Could you return every record below word for word, leaving out the pictures?

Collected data

┌──

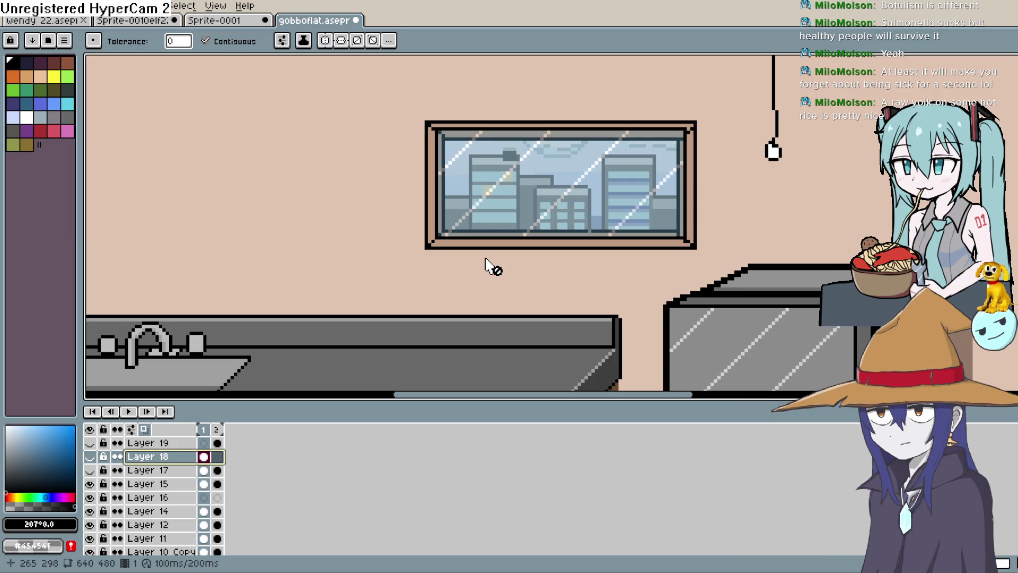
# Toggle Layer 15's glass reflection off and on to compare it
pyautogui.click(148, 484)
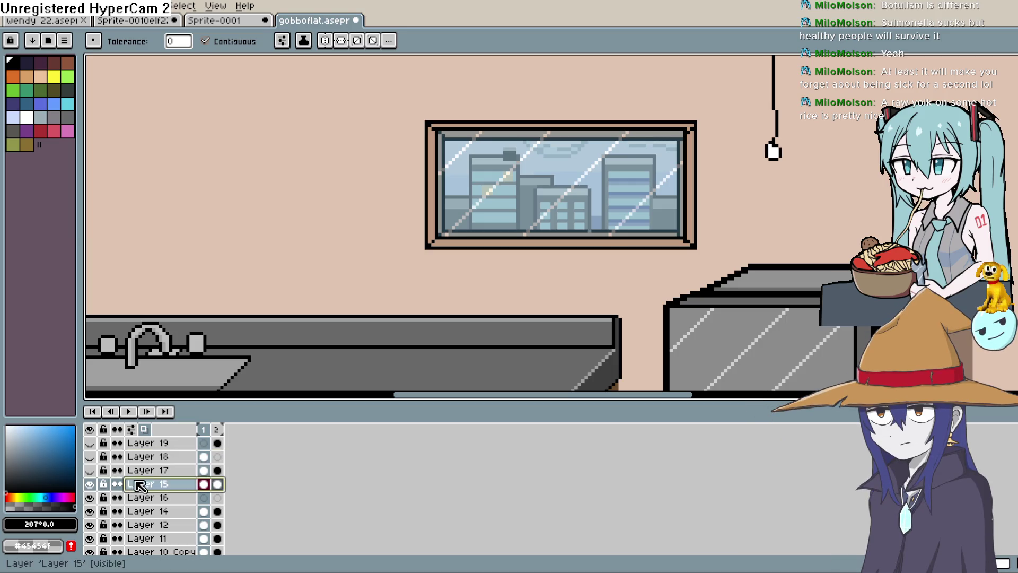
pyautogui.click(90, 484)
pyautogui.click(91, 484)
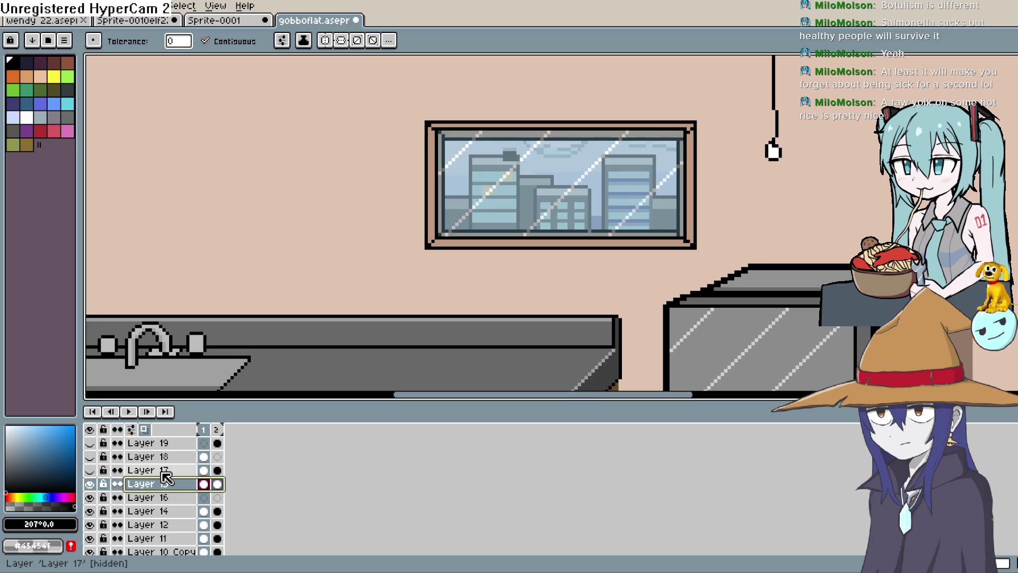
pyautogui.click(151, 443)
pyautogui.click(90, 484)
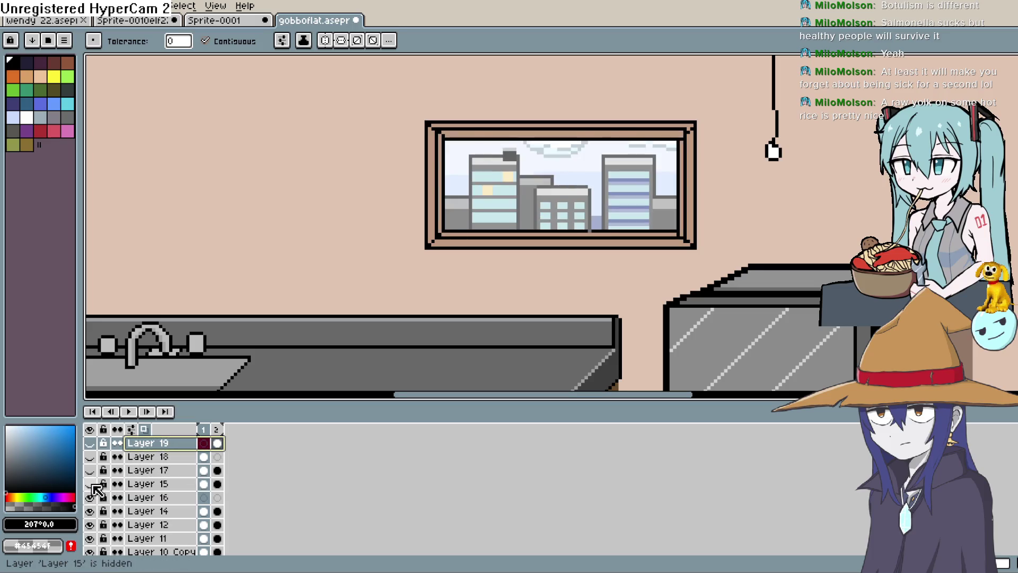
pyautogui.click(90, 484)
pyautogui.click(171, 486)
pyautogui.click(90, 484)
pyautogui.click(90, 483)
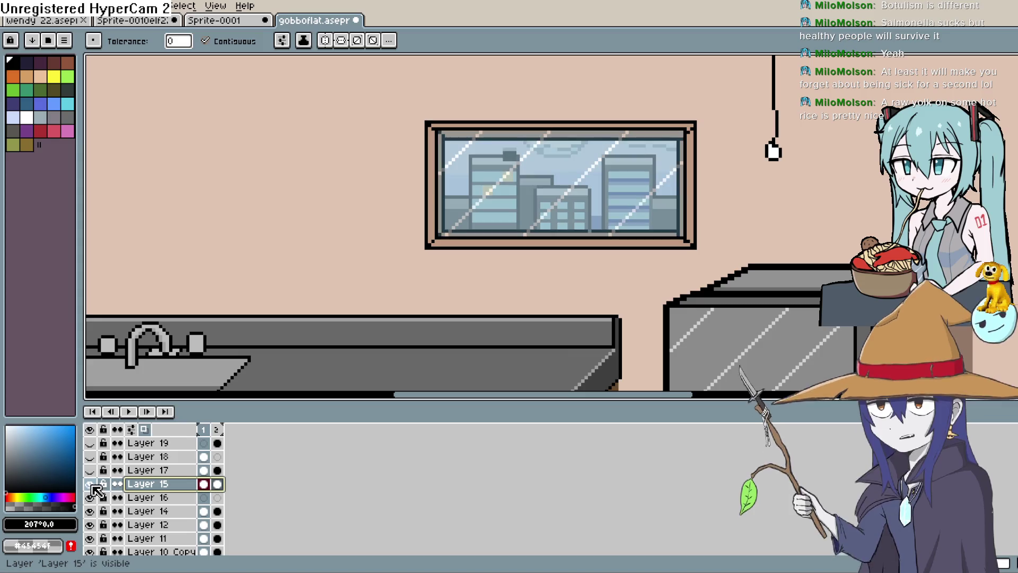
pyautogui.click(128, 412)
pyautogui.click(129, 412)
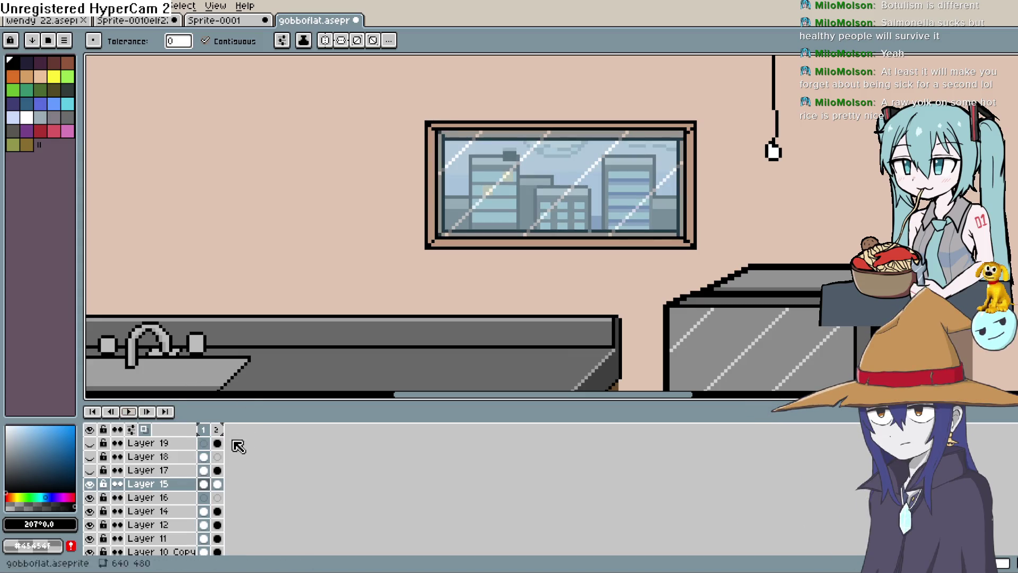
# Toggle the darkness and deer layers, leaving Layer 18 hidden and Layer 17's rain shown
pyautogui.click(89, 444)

└──

### TASK RESULT
# Toggle Layer 15's glass reflection off and on to compare it
pyautogui.click(148, 484)
pyautogui.click(90, 484)
pyautogui.click(91, 484)
pyautogui.click(151, 443)
pyautogui.click(90, 484)
pyautogui.click(90, 484)
pyautogui.click(171, 486)
pyautogui.click(90, 484)
pyautogui.click(90, 483)
pyautogui.click(128, 412)
pyautogui.click(129, 412)
# Toggle the darkness and deer layers, leaving Layer 18 hidden and Layer 17's rain shown
pyautogui.click(89, 444)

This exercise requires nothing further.